Due Uomini. Roncalli e Montini alla prova del tempo è il nuovo spettacolo-lettura che Luca Doninelli, scrittore e direttore del Teatro Oscar deSidera di Milano, ha ideato per Massimo Popolizio, in scena domani 19 dicembre. Già cimentatosi con figure storiche cruciali – Mussolini l’ultimo, nell’adattamento teatrale del testo di Scurati – questa volta Popolizio dà vita alle voci delle complesse e sfaccettate personalità che hanno cambiato il volto della Chiesa e dalla storia italiana nel secolo scorso: Papa Giovanni XXIII e Papa Paolo VI. Due ritratti che si snodano su diversi capitoli, intervallati dalla musica della violoncellista Giovanna Famulari, per raccontare gli uomini, prima che i personaggi, in un viaggio emotivo nei decenni più complessi della storia italiana.
Abbiamo intervistato Popolizio per raccontarci come hanno costruito la lettura.

La lettura affronta figure complesse come Roncalli e Montini, due uomini molto diversi ma uniti dal peso della storia. Come ha lavorato per restituire la loro umanità e, al tempo stesso, il contesto storico in cui hanno agito?

«È un testo di Luca Doninelli che racconta la storia di Papa Giovanni e di Papa Montini. Le loro diversità, la loro difficoltà nel tempo in cui sono vissuti, il loro essere innovatori. Fuori dal cliché del papa buono, Doninelli racconta che Papa Giovanni era piuttosto determinato a cambiare un certo tipo di struttura attraverso il concilio vaticano, che ha voluto fortemente e che però non è riuscito a portato a termine nella sua idea di una chiesa diversa. E allo stesso modo Montini, in un’epoca diversa, travagliata da guerre, le Brigate Rosse, la sua amicizia con Moro, la famosa lettera al Corriere della Sera. In un’ora si cerca di fare non un bignami della storia, ma di raccontare uno spaccato secondo il punto di vista di Luca Doninelli. Io con le parole cerco di far vedere alle persone delle immagini. Le mie parole contestualizzano la storia. Cerco di far vedere le situazioni che sono descritte, di fare dei campi lunghi, come se raccontassi un film». 

Come si integra la musica con la sua interpretazione?
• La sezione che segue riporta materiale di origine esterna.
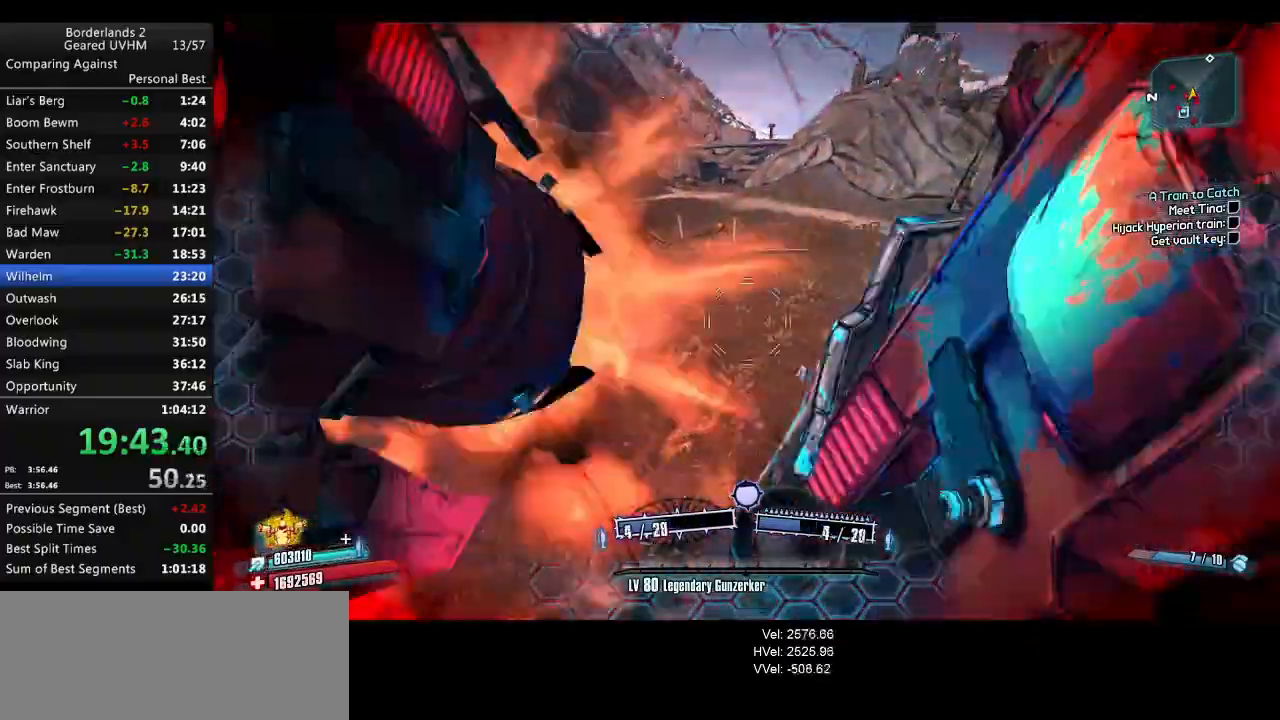
{"keys": ["r", "v", "w"], "mouse": [], "events": [[300, "a", "up"], [317, "mouse_left", "up"], [367, "mouse_right", "up"]]}
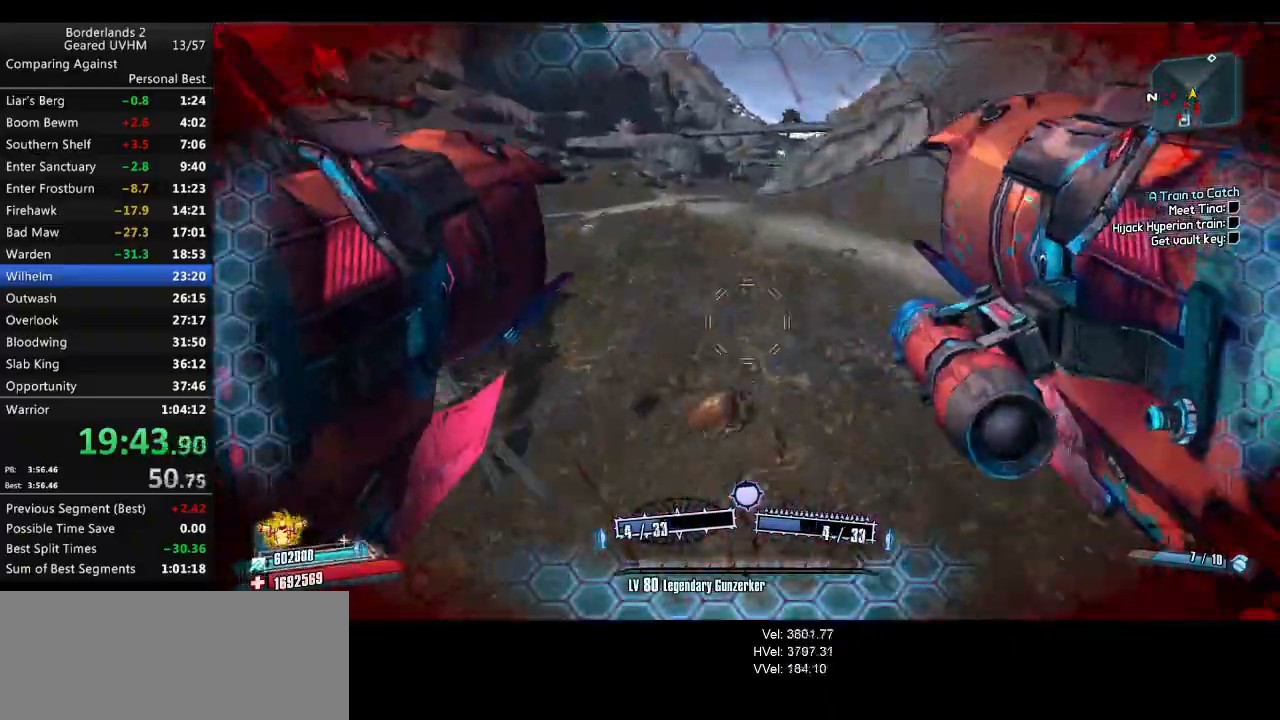
{"keys": ["d"], "mouse": [], "events": [[33, "r", "up"], [67, "v", "up"], [117, "d", "down"], [183, "w", "up"]]}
«La musica è pensata come un respiro musicale. Non credo tanto alla commistione tra musica e parole. È piuttosto un momento per respirare dopo tante parole, perché sono 41 pagine di testo, lette stando fermo sul palcoscenico, senza scenografia, senza cambio luci. Ascoltare un attore che parla, anche in modo infervorato, molto appassionato, come faccio io, richiede un minimo di respiro. Anche perché il testo è diviso in capitoli, e proprio per dare a ciascuno un senso, tra uno e l’altro c’è uno spazio musicale». 

Come emergono le figure dei due papi?

«Quelle che vengono ritratte sono soprattutto due figure umane. Il testo è in prima persona. Luca racconta la storia di due papi, anzi di due uomini, di due grandi uomini testimoni del tempo. È quindi proprio l’autore che racconta in prima persona, partendo dalla propria concezione di tempo: è la nonna che sbucciava i fagioli e vederli aumentare nella ciotola era per lui il senso di tempo che scorre. È un racconto personale. È anche il racconto di sua mamma che aveva un medaglione con tre personaggi importanti, Kennedy, Papa Giovanni e credo che ci fosse Stalin dall’altra parte. Una triade assurda che però dà l’idea di quell’epoca, di quanto valeva la speranza di quel tempo. È quindi il racconto emotivo del dopoguerra, di cosa significava per tutti l’idea di futuro, di costruzione, cose che oggi fanno anche un po’ impressione dato che un’idea di futuro non c’è». 

C’è un passaggio, una frase particolarmente significativa? 
«I due papi sono testimoni del tempo, ma bisogna starci nel tempo. Noi di norma invece scappiamo dal tempo. Per cambiare le cose bisogna stare nel tempo e bisogna investirlo emotivamente, altrimenti non si può cambiare».